DEP spokeswoman Lauren Engel denied those allegations. She pointed out that Edgar used to work for the agency as a deputy secretary overseeing the budget and the geological survey.
“She has years of experience protecting Florida’s natural resources as a former DEP deputy secretary,” Engel said, “as well service to the state as chief environmental policy analyst … under both Govs. (Lawton) Chiles and (Jeb) Bush.”
None of those positions involved running state parks, however.
Edgar’s husband, Michael “Mick” Edgar, is a division director for the Northwest Florida Water Management District, where DEP Secretary Jon Steverson used to be the executive director. Edgar will report to Deputy Secretary Gary Clark, a former water management district board member who once operated what was billed as “Northwest Florida’s premier bobwhite quail hunting preserve.”
Edgar, who has a law degree, will be taking a pay cut. She made $131,000 a year at the PSC. Her new position pays about $115,000 annually, about $1,000 more than Forgione made.
Edgar could not be reached for comment. In a statement released by the DEP, she said, “I look forward to working with this team to continue to achieve the Florida State Parks mission to provide resource-based recreation while preserving, interpreting and restoring natural and cultural resources.”
Florida’s park system is known throughout the country for its beauty and diversity. It is the only state that has won a prestigious national award for parks three times.
The parks are more than an environmental jewel — they’re also an economic engine. A DEP analysis last year found that about 27 million people visited the parks, generating an economic impact of $2.1 billion.
However, Forgione faced demands from the Scott administration for the parks to generate even more money. The year the governor was sworn in, Forgione rushed out a plan to let private contractors design, build and operate new campsites in 56 state parks where camping had not previously been allowed. The campsites would have to accommodate not only tent camping but also pop-up trailers and RVs — even in places like Honeymoon Island State Park in Dunedin.
To make the new campgrounds work would have required adding new roads, restrooms, bathhouses, playgrounds, electric connections, grills and other amenities. The push for more camping originated in the DEP’s desire to help Scott fulfill a campaign promise to create 700,000 jobs, internal memos showed. Scott initially defended it.
But 1,000 people turned out at a Dunedin public hearing to tell parks officials that this was a bad idea for Honeymoon Island, and a similar reaction greeted DEP officials at other hearings. Scott pulled the plug on the plan.

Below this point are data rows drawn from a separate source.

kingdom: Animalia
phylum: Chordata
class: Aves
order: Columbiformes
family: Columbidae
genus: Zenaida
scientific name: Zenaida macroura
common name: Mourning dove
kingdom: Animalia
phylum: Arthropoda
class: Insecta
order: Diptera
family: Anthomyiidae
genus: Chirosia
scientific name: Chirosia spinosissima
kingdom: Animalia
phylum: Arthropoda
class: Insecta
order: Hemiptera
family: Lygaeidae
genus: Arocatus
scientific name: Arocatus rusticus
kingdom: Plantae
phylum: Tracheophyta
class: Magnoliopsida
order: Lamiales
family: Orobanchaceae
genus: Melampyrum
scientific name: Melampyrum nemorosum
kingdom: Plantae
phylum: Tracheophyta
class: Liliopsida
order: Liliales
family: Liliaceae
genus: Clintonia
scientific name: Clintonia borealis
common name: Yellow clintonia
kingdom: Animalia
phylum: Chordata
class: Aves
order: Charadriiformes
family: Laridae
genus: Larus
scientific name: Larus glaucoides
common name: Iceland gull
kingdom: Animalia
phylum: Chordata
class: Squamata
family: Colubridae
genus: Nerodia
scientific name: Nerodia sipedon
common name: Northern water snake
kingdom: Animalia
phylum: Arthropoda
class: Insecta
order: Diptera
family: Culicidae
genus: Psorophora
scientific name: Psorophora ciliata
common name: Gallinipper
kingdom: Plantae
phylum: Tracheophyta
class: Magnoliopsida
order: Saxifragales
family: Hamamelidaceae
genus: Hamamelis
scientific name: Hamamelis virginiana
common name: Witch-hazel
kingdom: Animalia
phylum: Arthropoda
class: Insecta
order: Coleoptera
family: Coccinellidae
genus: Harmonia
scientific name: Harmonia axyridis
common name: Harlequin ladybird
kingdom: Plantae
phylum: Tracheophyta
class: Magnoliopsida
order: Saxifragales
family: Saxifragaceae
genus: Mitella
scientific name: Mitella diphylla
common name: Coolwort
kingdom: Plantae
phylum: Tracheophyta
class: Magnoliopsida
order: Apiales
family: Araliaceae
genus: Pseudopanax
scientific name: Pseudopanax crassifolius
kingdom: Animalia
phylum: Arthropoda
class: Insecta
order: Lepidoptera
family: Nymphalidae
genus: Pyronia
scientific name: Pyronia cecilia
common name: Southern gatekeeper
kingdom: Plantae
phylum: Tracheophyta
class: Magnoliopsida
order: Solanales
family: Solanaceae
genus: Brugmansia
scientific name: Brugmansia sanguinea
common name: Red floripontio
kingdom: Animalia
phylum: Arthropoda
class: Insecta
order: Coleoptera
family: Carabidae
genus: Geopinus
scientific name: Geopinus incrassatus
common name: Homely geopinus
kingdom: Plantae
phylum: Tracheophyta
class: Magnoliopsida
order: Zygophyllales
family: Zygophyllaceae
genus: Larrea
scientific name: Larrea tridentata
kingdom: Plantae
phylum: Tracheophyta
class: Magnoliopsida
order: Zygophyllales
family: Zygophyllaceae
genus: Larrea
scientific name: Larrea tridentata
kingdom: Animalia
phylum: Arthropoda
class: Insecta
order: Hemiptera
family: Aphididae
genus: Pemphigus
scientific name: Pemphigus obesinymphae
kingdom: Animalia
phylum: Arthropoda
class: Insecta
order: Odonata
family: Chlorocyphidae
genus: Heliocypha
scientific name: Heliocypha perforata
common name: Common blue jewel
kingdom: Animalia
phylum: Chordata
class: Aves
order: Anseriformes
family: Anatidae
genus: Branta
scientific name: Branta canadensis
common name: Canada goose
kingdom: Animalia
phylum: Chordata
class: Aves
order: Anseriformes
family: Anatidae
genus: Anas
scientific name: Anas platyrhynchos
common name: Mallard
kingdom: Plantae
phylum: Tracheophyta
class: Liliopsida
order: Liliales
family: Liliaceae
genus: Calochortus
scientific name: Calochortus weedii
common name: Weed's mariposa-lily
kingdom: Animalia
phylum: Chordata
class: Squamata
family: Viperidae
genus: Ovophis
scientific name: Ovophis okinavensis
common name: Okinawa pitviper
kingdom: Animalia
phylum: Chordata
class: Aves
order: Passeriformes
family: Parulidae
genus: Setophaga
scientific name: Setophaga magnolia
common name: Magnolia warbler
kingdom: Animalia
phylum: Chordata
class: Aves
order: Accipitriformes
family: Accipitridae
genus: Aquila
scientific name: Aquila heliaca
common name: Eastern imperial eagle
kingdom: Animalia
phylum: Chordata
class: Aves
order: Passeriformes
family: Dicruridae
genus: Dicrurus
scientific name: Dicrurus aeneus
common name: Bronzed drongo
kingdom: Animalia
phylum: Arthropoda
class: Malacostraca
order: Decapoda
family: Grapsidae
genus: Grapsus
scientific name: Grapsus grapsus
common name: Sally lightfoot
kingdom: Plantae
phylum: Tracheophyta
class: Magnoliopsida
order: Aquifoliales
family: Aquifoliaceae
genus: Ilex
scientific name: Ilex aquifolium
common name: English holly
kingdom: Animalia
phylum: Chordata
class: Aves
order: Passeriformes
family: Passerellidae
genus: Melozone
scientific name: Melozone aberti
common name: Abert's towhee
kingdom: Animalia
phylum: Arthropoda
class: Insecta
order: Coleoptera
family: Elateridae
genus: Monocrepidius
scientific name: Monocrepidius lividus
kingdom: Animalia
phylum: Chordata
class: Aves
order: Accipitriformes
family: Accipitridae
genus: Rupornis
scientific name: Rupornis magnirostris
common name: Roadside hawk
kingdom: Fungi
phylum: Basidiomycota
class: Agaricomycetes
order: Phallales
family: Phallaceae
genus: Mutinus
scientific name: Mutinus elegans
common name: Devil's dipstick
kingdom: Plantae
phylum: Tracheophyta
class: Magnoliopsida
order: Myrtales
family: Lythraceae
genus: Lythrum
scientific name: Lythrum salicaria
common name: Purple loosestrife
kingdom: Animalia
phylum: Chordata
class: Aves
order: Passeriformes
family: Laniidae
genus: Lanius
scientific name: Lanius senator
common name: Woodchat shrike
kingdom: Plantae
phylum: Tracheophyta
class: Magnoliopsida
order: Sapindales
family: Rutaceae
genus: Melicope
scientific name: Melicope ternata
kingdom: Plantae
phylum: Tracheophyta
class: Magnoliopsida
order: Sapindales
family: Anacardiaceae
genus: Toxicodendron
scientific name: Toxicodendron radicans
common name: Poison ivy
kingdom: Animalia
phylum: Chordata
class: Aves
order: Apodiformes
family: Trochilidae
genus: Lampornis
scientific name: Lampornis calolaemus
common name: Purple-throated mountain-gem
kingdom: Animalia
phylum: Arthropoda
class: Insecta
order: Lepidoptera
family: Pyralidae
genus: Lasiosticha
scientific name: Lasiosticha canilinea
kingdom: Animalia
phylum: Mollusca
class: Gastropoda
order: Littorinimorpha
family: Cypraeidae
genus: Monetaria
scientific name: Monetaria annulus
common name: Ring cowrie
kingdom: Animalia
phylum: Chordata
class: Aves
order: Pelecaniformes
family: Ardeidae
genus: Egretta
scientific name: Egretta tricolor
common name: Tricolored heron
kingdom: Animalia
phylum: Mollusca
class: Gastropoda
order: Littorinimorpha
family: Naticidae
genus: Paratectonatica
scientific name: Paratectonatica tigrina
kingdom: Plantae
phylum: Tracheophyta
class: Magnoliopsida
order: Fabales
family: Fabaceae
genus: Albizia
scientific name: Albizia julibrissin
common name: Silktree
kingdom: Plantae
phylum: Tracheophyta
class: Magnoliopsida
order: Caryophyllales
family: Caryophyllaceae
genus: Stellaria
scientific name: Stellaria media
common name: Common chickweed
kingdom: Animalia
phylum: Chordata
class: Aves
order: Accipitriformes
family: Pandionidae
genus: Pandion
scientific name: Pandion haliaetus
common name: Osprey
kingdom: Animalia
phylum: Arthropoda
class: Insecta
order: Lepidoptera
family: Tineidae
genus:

Last year, Steverson, the new DEP secretary, told state legislators he wanted to make the park system pay for itself. He wanted to rent out parts of the parks to ranchers to let their cattle graze there, and to timber companies to harvest trees from the forests.
“I want to maximize value for the taxpayers,” he explained, “but also for the environment.”
The DEP’s plans even included allowing hunting. So far, though, no parks have been found to be suitable for those proposed changes.